------ Information provided ------
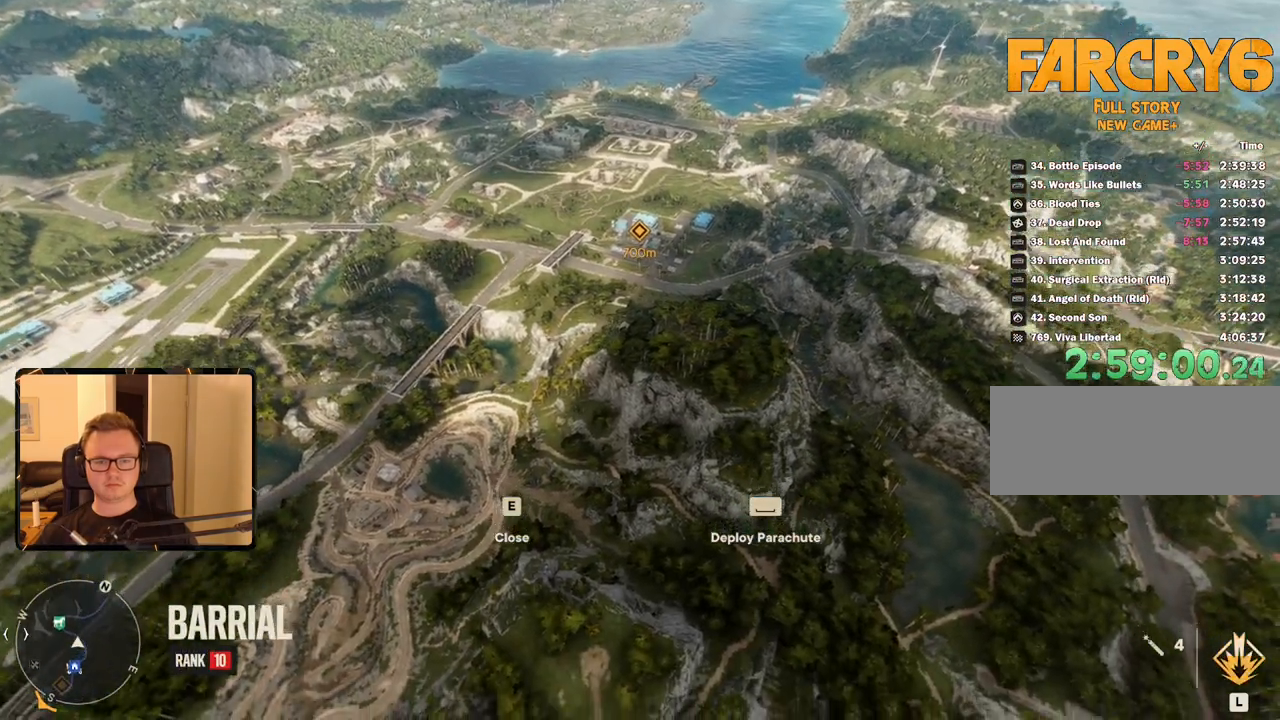
{"keys": ["w"], "mouse": [], "events": []}
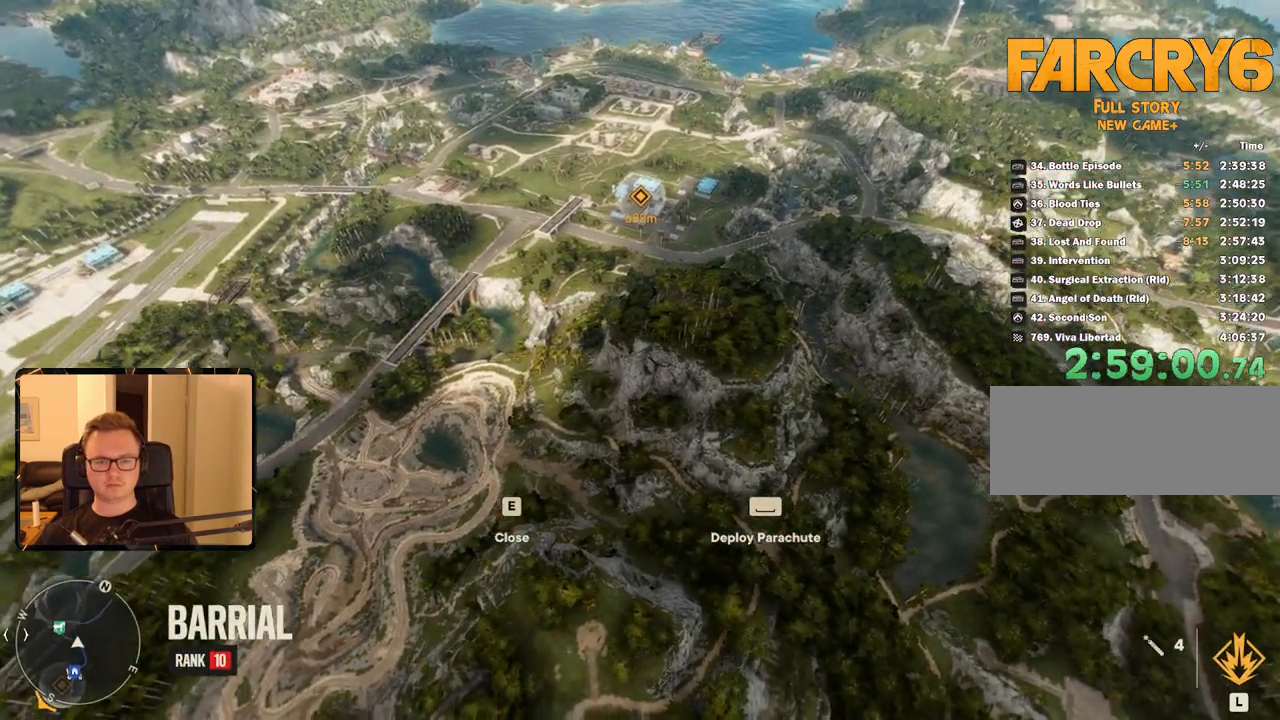
{"keys": ["w"], "mouse": [], "events": []}
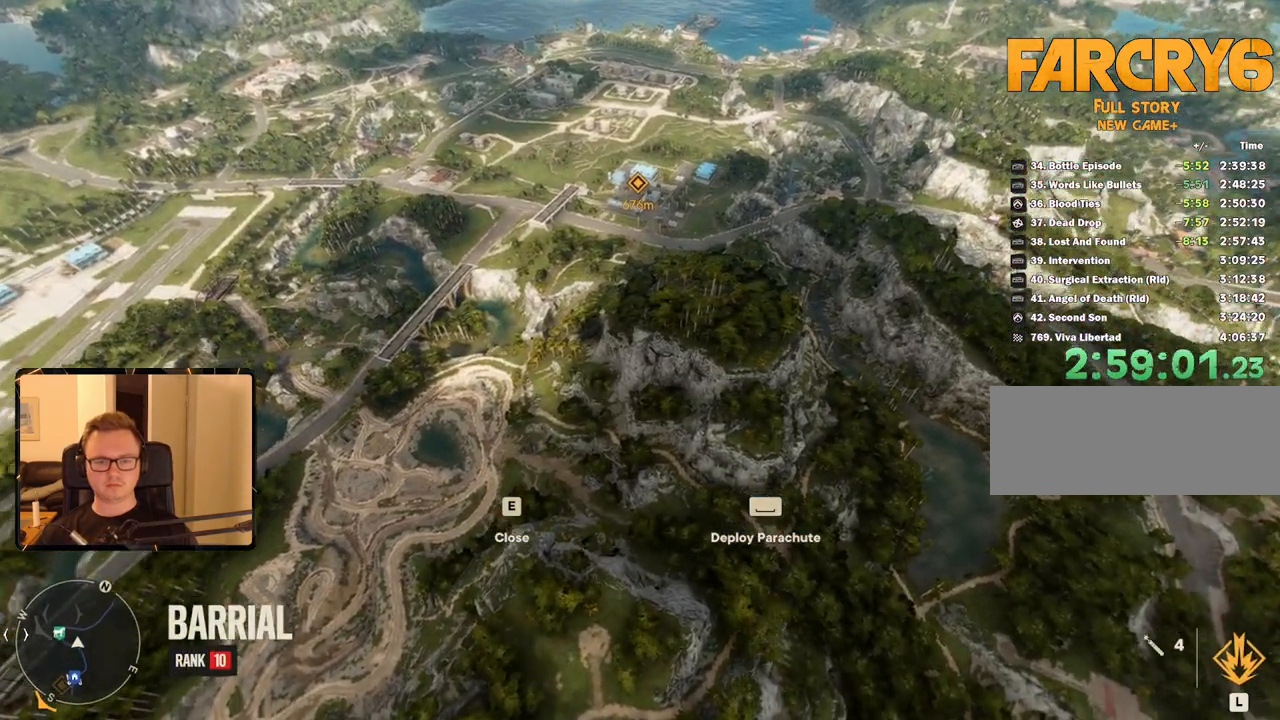
{"keys": ["w"], "mouse": [], "events": []}
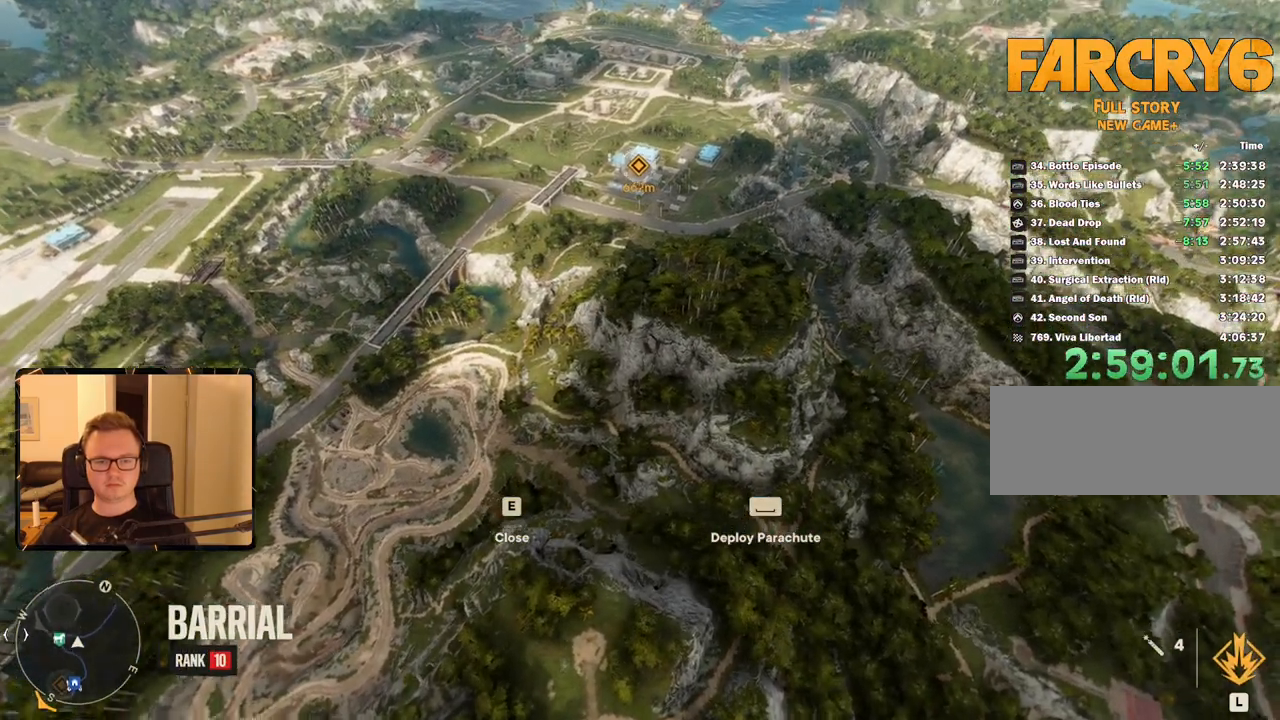
{"keys": [], "mouse": [], "events": [[17, "w", "up"]]}
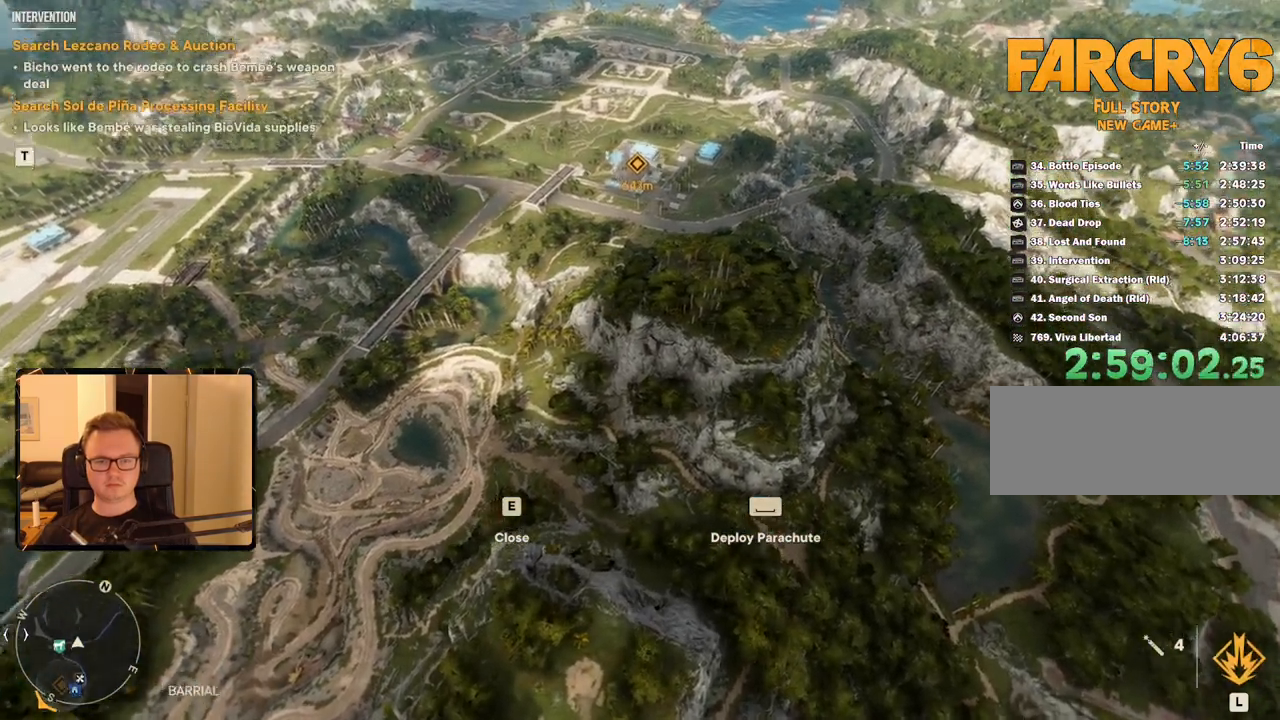
{"keys": [], "mouse": [], "events": []}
------
### [Task details]
Set down all entries above again, exactly, without images.

### [Reply to the exercise]
{"keys": ["w"], "mouse": [], "events": []}
{"keys": ["w"], "mouse": [], "events": []}
{"keys": ["w"], "mouse": [], "events": []}
{"keys": [], "mouse": [], "events": [[17, "w", "up"]]}
{"keys": [], "mouse": [], "events": []}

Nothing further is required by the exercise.